Greg Sargent wrote a good article yesterday, When Will We See Donald Trump”s Big “Pro-Worker” Agenda? He mentioned that Stephen Bannon is still pushing the narrative, “It’s everything related to jobs.” But as Chief of Staff Reince Priebus acknowledged recently, even Trump’s vaunted infrastructure bill will be on hold as they concentrate on killing Obamacare and “reforming” taxes. So much for the American worker.
Let us take a moment to bask in the glow of why so many people voted for Trump. As Sarah Kliff reported in Vox, “The Kentucky voters I spoke with constantly mentioned ‘change’ as a reason they supported Trump.” As Kathy Oller, whose job is signing people up for Obamacare, said, “It was Russian roulette, but I felt that we needed change.” Change. Where is that change, people? The Trump presidency is shaping up to be exactly like that of any other Republican — just more vulgar and ostentatiously hateful.
People Voted for “Change”
People voted for Trump because of his populist and nationalist rhetoric. He was going to bring the jobs back. And he was going to get rid of those dirty Mexicans. But what is he actually doing? He’s killing the best program the federal government has created for the middle class in almost five decades. And he is lowering taxes on the rich. Those things go together. As Kliff has also reported, Obamacare repeal means a $197,000 tax cut for the 0.1 percent.
Now I understand that the base of Trump’s support was from bigots. And they will be getting the change they want: a white man back in the White House. But these were not nearly enough people to allow him to win. People like Oller had a very vague notion of what “change” was. But they showed an amazing amount of naïveté in voting for Trump. In fact, throughout Kliff’s article on Kansas are statements from people that Trump wasn’t serious about doing any of the things that they didn’t want. He was only to be believed when it came to what they did want.

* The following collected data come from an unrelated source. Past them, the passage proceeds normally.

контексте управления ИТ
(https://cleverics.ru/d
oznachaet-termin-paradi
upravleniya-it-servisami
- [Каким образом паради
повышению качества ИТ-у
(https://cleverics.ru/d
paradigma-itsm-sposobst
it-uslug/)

People Just Got a Typical Republican
So okay! They got themselves a good ol’ Republican instead — one who doesn’t give a damn about helping them. But it’s important to remember that inside the twisted mind of a Republican, cutting safety net programs and lavishing the rich with tax cuts and deregulation is helping the working class. It’s the biggest economic con of the last four decades: supply side economics.

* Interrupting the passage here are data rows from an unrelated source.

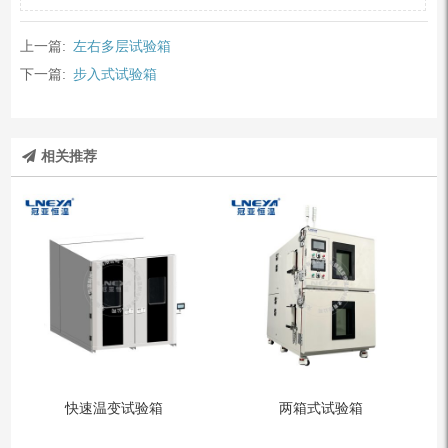
上一篇:
左右多层试验箱
下一篇:
步入式试验箱
相关推荐
快速温变试验箱
两箱式试验箱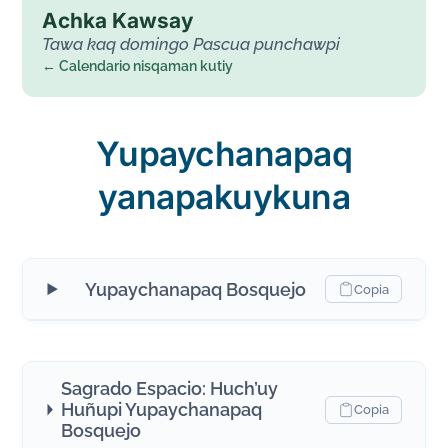
Achka Kawsay
Tawa kaq domingo Pascua punchawpi
← Calendario nisqaman kutiy
Yupaychanapaq
yanapakuykuna
Yupaychanapaq Bosquejo
Copia
Sagrado Espacio: Huch’uy
Huñupi Yupaychanapaq
Copia
Bosquejo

Just to remind everyone, it goes as follows. Give the rich more money and more “freedom” (to pollute, etc) and they will create more jobs and make everyone richer. Now we have decades of evidence that exactly the opposite happens. Giving the rich more money and cutting safety net programs does exactly what common sense tells you it would: it makes the working class poorer and the rich even richer. It’s also showed that it’s bad for the economy overall because economic growth just gets slower as inequality rises.
It turns out that giving money to the poor helps everyone. I wrote about this years ago, I Was a Middle Class Food Stamp Kid. Give food stamps to the poor and they spent them at my parents’ 7-11. My parents then bought a car. And so on: the money works its way through the economy very efficiently. It doesn’t work the other way around because the rich don’t need the extra money. Yes, they can invest it. But in what? The lower classes don’t have the money to buy the stuff that new businesses would make. So you end up with what we’ve seen a lot of recently: the rich just sitting on piles of cash.
What Republicans Mean by a “Pro-Worker” Agenda
So the answer to Greg Sargent’s question “When will we see Donald Trump’s big ‘pro-worker’ agenda?” is that we are already seeing it. It is just that when Republicans say “pro-worker” what they mean is “pro-capitalist.” And shame on the roughly one-quarter of the voters who still think that the Republicans — even one as noxious as Trump — mean anything else.
I understand that Obama offered “change” too. And we didn’t get that. But I have to give the man credit: he tried. I think he was an idiot to think that he could transcend partisanship. But no reasonable person can question that he was fully invested in it and that it was the Republicans who blocked him. (I realize the Alex Jones and Fox News crowd are convinced otherwise, but historians will bear me out.) Trump is making no such effort. From the standpoint of American workers, this is yet another bait-and-switch from the Republicans.
But from the Republicans themselves, they are quite innocent. This is what they always meant by “helping the working the man” with their “pro-worker” agenda. And shame on the voters for thinking that they meant anything else.